== Materials provided ==

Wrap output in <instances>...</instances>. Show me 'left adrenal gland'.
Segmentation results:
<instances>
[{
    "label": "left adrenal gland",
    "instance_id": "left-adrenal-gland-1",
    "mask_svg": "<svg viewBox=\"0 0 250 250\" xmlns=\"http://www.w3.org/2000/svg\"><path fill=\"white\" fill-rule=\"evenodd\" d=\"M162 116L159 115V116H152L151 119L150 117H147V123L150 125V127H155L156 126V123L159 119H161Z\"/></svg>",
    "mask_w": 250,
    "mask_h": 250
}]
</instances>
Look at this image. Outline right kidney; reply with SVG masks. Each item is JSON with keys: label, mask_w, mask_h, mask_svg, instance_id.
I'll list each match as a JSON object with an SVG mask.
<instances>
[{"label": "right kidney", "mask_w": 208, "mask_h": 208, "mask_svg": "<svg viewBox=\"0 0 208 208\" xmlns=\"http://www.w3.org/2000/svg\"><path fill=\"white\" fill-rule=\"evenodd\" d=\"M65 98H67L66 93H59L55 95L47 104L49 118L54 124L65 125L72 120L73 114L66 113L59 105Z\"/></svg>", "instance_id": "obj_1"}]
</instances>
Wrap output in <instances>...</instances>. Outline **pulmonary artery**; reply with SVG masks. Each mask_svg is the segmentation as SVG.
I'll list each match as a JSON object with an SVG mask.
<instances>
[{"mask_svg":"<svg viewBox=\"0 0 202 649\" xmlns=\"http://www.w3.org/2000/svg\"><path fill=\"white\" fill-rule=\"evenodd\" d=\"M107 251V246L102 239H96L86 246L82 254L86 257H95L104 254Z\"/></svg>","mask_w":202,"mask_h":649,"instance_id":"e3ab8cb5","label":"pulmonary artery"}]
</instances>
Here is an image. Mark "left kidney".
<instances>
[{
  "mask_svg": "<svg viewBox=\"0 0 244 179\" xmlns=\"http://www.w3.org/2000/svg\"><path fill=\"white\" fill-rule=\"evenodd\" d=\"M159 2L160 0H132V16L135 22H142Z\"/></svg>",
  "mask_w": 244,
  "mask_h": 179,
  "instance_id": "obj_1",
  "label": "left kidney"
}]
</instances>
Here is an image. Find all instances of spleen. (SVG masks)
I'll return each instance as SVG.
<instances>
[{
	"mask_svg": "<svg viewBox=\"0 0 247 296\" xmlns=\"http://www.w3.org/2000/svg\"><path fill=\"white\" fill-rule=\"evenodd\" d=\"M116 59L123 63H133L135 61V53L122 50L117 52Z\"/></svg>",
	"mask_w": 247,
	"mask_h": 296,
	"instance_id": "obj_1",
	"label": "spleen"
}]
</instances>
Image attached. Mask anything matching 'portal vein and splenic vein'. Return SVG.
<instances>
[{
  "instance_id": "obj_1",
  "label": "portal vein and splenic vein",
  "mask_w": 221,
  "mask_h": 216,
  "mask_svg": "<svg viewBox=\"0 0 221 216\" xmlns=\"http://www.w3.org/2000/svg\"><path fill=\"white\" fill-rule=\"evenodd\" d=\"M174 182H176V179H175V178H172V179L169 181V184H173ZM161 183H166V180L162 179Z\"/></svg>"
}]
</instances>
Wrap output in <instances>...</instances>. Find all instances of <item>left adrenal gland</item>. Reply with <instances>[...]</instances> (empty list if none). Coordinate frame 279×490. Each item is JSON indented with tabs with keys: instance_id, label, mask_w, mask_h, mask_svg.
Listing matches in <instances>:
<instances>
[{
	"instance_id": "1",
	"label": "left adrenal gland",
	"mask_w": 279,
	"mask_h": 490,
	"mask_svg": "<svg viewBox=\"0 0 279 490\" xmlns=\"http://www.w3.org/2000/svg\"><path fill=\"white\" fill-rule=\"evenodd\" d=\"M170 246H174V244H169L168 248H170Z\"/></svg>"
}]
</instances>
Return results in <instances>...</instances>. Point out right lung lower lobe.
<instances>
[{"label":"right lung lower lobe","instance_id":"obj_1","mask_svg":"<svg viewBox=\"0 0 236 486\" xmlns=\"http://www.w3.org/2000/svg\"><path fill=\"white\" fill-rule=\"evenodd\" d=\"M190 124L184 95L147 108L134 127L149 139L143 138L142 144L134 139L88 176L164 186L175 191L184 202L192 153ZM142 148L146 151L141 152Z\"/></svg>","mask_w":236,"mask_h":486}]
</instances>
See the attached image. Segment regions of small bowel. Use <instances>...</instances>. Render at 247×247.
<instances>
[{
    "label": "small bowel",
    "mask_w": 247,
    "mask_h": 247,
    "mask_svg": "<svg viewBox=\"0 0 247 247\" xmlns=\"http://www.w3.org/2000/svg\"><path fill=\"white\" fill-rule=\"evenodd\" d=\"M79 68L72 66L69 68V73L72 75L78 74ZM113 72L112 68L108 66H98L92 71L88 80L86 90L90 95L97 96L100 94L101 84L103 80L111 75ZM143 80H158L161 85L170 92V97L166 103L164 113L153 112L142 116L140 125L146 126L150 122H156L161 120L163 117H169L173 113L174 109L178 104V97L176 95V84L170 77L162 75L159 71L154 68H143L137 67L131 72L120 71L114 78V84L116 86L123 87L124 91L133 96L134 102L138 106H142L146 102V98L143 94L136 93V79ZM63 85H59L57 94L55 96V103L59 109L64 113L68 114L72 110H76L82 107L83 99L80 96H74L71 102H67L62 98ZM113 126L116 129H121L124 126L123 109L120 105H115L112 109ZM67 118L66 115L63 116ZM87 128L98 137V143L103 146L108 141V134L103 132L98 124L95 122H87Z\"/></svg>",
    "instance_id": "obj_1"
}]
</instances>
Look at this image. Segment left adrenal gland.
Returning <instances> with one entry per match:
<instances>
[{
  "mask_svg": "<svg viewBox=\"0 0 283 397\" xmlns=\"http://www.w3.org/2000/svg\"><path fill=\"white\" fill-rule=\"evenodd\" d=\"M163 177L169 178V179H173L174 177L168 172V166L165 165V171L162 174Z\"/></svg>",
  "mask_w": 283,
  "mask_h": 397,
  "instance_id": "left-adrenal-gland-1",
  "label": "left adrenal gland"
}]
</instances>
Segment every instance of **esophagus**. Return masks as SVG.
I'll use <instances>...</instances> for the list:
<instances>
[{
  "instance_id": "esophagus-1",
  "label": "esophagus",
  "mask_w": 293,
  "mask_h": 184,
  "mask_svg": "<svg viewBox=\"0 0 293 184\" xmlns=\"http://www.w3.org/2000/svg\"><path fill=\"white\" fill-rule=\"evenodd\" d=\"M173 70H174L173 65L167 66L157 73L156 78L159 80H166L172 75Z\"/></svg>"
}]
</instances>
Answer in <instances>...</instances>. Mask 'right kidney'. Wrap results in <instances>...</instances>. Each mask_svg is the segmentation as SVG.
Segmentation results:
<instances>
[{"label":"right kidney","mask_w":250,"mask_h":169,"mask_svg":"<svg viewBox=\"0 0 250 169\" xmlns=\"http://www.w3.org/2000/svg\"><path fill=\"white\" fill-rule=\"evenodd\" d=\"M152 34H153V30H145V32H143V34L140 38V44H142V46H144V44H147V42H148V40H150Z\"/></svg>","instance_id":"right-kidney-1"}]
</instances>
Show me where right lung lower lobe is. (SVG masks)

===

▶ _Aim_:
Report every line of the data above that contains the string "results".

▶ _Task result_:
Segmentation results:
Return results in <instances>...</instances>. Point out right lung lower lobe.
Answer in <instances>...</instances>. Mask 'right kidney'. Wrap results in <instances>...</instances>. Each mask_svg is the segmentation as SVG.
Segmentation results:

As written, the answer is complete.